We see brief instances of his temper throughout the majority of the film but it isn’t until the climax that we see the blindly raging bull. Overall, I feel that Clayton is a more respectable version of McLeach insomuch that while they’re both poachers, Clayton is able to not only work as a leader of a very organized group of like-minded individuals but is intelligent and crafty enough to fool his financers, Professor Porter and his daughter Jane, into believing him to be an honorable man. He was even able to trick Tarzan into leading them to the gorillas so that he can capture them and sell them off on the black market.

Like McLeach, Clayton’s primary goal is to earn money by way of the animal poaching business with his sights set on the gorillas of Africa on his latest venture for gold and glory. He is assured in his own prowess as a man against nature, something that eventually comes back to bite him in the form of Tarzan whom, though a man himself, is a man of the wild and as such able to utilize it and its denizens against Clayton in a way he could never have predicted. Like Shan Yu before him, Clayton doesn’t have any particular minion but a crew of poachers whom are easily dealt with by the animals of the jungle answering Tarzan’s call.

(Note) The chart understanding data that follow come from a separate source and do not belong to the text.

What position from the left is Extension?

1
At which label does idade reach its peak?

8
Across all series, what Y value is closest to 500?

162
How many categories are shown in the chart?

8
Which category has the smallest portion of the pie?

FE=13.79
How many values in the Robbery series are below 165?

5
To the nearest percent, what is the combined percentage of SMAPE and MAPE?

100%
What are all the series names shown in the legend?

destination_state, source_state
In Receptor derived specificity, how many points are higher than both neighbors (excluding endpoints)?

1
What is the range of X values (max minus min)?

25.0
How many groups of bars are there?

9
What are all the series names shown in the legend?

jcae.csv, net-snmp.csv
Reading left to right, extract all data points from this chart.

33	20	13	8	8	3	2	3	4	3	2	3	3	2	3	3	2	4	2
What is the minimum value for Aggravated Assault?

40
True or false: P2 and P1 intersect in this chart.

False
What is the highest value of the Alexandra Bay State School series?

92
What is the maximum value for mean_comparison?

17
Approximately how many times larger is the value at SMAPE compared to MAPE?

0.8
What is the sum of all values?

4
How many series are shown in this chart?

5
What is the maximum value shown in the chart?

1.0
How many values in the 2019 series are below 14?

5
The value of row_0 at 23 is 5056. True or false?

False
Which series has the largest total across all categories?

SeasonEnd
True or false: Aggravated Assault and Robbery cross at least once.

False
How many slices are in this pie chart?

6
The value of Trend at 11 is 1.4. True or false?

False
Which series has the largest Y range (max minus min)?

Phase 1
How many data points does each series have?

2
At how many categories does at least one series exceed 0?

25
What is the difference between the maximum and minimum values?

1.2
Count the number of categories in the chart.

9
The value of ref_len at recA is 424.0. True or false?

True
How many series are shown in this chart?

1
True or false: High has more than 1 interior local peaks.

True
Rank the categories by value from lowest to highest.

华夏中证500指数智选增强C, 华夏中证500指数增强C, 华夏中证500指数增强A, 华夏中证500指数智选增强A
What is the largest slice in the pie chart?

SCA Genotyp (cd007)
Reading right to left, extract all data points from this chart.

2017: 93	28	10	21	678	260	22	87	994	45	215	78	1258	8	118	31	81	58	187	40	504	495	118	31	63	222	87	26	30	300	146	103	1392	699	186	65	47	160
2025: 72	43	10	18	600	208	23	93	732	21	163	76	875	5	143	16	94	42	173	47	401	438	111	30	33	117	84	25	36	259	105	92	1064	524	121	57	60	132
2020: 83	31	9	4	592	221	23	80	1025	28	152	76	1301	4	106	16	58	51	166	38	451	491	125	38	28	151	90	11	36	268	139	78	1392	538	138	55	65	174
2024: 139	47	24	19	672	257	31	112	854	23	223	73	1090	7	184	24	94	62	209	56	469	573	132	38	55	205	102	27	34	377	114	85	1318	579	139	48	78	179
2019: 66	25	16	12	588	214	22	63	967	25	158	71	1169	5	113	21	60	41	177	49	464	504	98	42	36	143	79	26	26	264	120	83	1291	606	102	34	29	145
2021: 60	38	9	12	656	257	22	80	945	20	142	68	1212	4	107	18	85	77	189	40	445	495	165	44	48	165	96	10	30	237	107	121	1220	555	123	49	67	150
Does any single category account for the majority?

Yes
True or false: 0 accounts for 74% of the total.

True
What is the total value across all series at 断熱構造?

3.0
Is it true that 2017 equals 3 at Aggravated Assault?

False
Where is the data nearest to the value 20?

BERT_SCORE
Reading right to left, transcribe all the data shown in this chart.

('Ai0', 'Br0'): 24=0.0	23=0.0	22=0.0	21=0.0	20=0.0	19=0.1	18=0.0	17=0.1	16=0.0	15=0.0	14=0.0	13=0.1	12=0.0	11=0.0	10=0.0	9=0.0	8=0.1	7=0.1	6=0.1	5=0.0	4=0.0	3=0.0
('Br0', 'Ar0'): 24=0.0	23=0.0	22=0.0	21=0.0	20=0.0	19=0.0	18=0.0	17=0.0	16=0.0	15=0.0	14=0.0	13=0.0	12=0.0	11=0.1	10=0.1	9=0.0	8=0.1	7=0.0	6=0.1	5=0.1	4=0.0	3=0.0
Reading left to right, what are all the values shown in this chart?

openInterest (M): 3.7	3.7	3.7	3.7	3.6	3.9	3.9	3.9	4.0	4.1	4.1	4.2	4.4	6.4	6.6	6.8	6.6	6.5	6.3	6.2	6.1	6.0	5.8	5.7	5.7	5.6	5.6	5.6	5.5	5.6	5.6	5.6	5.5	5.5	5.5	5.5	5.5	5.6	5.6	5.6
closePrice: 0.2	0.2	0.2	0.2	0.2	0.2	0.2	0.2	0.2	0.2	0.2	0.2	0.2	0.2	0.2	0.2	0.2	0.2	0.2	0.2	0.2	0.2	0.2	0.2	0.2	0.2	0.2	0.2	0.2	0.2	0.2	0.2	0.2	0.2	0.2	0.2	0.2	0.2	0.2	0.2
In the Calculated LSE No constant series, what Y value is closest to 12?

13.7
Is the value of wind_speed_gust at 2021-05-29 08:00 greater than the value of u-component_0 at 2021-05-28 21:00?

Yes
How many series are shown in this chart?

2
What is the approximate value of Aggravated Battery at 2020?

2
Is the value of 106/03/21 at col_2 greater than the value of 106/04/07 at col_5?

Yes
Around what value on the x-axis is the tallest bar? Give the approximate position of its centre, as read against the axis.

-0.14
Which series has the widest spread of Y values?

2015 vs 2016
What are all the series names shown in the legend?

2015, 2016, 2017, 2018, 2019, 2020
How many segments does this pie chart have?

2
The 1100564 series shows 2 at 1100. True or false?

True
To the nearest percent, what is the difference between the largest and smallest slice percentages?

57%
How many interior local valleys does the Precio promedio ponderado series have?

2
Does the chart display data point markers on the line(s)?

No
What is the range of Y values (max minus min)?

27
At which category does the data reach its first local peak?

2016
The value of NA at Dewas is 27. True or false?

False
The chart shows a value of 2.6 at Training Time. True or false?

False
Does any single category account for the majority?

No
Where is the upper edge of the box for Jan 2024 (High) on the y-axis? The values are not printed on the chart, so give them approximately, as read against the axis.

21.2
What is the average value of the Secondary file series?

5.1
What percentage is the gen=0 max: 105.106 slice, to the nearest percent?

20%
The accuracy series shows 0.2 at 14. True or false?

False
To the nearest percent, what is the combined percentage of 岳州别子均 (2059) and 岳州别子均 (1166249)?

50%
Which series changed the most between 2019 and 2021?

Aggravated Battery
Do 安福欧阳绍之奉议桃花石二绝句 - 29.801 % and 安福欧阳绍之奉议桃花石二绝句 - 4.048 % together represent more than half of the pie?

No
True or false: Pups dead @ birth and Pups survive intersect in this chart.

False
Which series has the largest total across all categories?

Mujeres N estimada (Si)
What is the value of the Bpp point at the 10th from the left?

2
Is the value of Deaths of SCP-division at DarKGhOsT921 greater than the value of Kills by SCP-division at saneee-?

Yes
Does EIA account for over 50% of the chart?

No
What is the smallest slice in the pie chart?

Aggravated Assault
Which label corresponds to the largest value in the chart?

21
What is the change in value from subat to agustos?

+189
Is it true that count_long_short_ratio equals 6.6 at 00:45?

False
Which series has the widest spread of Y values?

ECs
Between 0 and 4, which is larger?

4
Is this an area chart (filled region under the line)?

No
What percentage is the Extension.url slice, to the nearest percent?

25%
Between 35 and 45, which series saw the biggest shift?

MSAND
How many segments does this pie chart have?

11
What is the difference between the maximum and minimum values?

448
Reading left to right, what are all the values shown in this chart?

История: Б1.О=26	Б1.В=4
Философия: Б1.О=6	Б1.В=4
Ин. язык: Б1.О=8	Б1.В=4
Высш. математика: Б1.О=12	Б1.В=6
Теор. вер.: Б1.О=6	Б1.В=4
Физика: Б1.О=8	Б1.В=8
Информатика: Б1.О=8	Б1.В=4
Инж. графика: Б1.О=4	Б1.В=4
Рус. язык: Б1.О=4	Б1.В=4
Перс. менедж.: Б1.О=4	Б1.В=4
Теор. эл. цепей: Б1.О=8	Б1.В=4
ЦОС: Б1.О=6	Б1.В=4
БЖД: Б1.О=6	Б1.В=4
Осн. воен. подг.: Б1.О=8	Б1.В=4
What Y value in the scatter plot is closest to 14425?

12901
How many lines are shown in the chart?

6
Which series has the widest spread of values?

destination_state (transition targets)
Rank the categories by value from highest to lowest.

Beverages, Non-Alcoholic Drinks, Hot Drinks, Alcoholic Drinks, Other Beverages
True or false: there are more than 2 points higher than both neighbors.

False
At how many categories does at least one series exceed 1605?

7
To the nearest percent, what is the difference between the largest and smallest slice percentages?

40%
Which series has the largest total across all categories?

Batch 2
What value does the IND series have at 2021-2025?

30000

Ironically and disturbing though it may sound, Clayton is also the last of the Disney Villains to be dealt with in a severely graphic fashion. After Tarzan destroyed his gun, with a proud exclamation that he is not the kind of man Clayton is, Clayton flies into a rage the likes of which has him attempting to hack away at Tarzan with his machete. While Tarzan managed to get Clayton tangled up with a large number of vines, that didn’t stop the poacher from trying to cut himself free, never taking notice that one particular vine had slipped around his neck until it was too late and he and Tarzan both fell to the jungle floor, one injured but alive and the other dangling lifelessly from a noose of his own making.

I love Disney, I really do, and there are times where the villain just needs to be dealt with quickly, and sometimes even severely, but come on. That’s just freaking disturbing.

Overall… it’s rather hard to rate Clayton as a villain whence compared to his predecessors and those that came after him. Being a poacher, there’s no argument that he is a bad person and one that ought to rightly have been tossed behind bars but he never purposefully set out to kill people until Tarzan and even that was because Tarzan did what any hero was ought to do in such a situation. Like a few other villains, namely Frollo and Ratcliffe, Clayton is simply too human to be included amongst them as a group. Not in the literal sense but in the sense that he and his motivations are, sadly, no different than what can be found in the real world outside of fiction.

With that, we now finish our journey through the Disney Renaissance era of animated films and begin our journey down the Post-Era. Let me warn you now my dear readers, things are about to weird around here. Best to arm yourselves.